For this reason, these media, according to Rey, are always looking for new thematic editorial lines in which they seek to make room for “the unnamed,” those invisible people and topics that are not usually found in other media.
And to do so, these media share their purpose of seeking different ways of narrating, Rey said.
Another of the characteristics highlighted by Rey has to do with the “commitment to quality journalism.” This can be seen, he said, in that on several occasions the winning works and media in contests such as the Gabo Prize are part of these digital native media.
Other characteristics mentioned by Rey are the shared challenges in sustainability issues, the use of technologies for operation or the openness to collaboration.
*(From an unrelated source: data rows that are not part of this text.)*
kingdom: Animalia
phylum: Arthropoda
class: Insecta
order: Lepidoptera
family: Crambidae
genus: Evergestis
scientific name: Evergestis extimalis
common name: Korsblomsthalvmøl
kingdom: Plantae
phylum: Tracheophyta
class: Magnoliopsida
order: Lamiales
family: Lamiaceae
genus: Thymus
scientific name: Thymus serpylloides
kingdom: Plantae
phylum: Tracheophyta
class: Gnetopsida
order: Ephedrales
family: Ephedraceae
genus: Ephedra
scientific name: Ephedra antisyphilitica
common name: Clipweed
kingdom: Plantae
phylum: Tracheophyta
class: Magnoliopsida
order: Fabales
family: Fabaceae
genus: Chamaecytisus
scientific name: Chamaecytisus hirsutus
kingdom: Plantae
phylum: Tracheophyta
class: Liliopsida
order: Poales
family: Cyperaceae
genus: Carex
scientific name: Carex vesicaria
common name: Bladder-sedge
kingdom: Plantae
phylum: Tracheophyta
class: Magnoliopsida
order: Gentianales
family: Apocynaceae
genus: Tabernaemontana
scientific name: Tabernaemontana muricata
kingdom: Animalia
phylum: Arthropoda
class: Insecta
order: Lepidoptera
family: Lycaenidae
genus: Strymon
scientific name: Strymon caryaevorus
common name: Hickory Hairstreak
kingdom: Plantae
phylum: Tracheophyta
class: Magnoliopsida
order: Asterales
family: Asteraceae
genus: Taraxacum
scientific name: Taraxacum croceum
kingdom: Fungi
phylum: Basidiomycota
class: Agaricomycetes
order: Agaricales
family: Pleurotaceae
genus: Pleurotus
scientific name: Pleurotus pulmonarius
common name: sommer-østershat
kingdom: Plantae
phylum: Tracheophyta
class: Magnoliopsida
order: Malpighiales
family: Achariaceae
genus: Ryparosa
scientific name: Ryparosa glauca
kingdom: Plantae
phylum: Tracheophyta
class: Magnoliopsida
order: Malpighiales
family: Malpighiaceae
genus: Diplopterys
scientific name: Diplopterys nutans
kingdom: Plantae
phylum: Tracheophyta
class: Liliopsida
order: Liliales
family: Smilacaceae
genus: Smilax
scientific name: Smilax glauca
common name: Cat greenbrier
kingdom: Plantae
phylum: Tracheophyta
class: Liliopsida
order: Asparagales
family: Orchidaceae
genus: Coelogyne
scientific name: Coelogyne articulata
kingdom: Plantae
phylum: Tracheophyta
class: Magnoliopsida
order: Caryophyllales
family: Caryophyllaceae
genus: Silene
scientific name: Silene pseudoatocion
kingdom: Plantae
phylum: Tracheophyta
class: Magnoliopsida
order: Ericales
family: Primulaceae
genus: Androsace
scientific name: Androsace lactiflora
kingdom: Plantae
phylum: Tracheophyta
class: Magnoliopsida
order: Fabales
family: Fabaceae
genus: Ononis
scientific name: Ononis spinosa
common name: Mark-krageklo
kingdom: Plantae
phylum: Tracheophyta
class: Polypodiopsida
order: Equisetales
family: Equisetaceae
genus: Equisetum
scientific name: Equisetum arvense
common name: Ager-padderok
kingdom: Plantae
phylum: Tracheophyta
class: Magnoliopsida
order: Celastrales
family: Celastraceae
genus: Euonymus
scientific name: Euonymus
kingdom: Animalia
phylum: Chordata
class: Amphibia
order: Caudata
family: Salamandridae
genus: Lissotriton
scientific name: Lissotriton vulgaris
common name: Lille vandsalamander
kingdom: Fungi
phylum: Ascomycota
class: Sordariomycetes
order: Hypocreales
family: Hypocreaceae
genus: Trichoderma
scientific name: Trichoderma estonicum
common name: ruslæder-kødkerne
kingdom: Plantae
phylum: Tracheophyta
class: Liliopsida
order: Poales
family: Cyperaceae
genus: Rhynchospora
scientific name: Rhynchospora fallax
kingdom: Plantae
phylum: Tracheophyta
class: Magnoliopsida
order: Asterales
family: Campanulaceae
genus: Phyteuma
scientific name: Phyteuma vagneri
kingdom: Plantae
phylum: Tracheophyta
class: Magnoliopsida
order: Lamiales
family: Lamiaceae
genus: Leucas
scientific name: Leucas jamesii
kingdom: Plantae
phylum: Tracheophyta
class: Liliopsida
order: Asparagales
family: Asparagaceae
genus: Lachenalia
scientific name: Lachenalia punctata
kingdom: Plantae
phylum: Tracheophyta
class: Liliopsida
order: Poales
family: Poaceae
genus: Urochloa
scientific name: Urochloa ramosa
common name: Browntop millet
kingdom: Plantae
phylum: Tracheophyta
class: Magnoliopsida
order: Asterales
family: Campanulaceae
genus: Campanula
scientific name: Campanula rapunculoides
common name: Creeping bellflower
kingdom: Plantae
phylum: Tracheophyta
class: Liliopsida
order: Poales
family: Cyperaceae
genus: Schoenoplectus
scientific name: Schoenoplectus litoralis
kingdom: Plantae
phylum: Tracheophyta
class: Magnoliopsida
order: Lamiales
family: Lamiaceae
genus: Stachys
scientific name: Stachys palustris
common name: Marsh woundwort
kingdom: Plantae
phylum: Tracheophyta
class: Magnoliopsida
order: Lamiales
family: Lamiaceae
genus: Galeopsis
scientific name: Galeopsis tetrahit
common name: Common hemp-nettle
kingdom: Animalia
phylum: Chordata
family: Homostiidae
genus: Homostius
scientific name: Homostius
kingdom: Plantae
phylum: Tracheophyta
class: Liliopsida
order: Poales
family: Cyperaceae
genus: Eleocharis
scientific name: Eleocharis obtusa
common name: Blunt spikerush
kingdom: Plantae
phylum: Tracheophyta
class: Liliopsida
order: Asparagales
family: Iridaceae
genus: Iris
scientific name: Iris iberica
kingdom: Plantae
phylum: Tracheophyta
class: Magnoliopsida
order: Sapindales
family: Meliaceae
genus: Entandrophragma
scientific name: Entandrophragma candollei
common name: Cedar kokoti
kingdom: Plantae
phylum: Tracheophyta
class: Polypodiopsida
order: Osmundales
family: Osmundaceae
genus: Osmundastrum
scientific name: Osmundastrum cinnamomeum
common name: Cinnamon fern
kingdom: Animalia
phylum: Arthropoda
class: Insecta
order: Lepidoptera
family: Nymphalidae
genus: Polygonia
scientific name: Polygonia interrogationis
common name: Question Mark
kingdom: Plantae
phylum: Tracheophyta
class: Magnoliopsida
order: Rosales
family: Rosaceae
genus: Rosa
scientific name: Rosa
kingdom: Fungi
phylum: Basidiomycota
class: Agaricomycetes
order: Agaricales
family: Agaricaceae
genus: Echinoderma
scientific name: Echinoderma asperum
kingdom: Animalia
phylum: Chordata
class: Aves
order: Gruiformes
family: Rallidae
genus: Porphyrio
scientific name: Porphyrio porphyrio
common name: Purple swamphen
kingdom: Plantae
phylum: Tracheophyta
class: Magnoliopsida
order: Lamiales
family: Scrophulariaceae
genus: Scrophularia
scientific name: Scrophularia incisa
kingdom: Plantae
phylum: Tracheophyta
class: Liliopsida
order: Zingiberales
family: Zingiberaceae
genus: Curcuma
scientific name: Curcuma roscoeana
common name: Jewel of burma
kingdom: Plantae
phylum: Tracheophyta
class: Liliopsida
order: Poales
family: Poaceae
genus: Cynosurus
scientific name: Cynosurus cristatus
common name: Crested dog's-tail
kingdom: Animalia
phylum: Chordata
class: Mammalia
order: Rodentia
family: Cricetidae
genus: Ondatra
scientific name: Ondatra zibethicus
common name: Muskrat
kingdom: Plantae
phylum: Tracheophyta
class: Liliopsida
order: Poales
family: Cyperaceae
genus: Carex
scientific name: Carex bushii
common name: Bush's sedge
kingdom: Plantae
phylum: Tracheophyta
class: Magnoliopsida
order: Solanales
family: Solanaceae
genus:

“El Hormiguero (the anthill) is on its way, las hormigas (the ants) are spread throughout the continent, new journalism is also beginning to appear in these anthills and in these ants that this study has detected,” Rey concluded.
Two of the media outlets studied as part of El Hormiguero II were present at the launch of the report. De la Hoz spoke with Paola Jaramillo, director of Enlace Latino in the U.S., and Dunia Orellana, director of Reportar sin Miedo of Honduras, who delved a little deeper into these relationships with audiences, sustainability challenges and the use of technology in their newsrooms.
Jaramillo, whose office is located in North Carolina, explained the importance of closeness to communities, understanding which issues were most important, and helping readers make decisions.
Something supported by Orellana, whose media outlet is also directed at minorities such as women and members of the LGBTQ population. As a journalist who was once part of traditional media, she saw the biases in this coverage and together with Lourdes Ramírez decided to focus on this community. “We said 'well, we are going to focus on the LGBTQ population since if we are going to transgress a system, let's do it well,'” she explained during the launch.
The challenge for economic resources is common in all spheres. Jaramillo said that despite being in a country where it might be considered easier to obtain resources, the truth is that it is difficult to access them as a Latino media outlet. She said that while an English-language media outlet can apply for five grants and get up to US$1 million, they must apply for 15 to get US$400,000.
“There is still no balance in access to resources and funds for news media led by Latinos or Latinas or that produce information for a niche, for a very particular group other than English,” she said.
Not all financing strategies work everywhere, Orellana explained.
“The financing models that are sometimes imposed on us, 'charge subscriptions.’ It is not real for the populations that sometimes live with less than a dollar a day,” she said. “So we have to reinvent and look for ways. And how have we done it? Through projects. Our main financiers are women who believe in our work and dissident women, not only sexual, but who have other perspectives, who meet other perspectives.”
El Hormiguero II has four main parts, as Rey explained. A database, a questionnaire to characterize the media, conversations with the media, as well as a case analysis.
For this second part, they selected 17 Latin American media outlets and 10 from the United States.
“We chose them so that it was about seeing in them the diversity, the vitality, the different orientations that these digital native media have,” Rey added.
Both the first and second parts of the investigation are available for free download on the Gabo Foundation site.
Regarding the possibility of producing a third part of the investigation, the Gabo Foundation told LJR that
“We are exploring how to continue the study, not only to include new countries, but to update the information on those already observed and explore other variables that affect the behavior of the ecosystem of digital natives, and that have to do with access to information, freedom of expression, sustainability, among other topics.”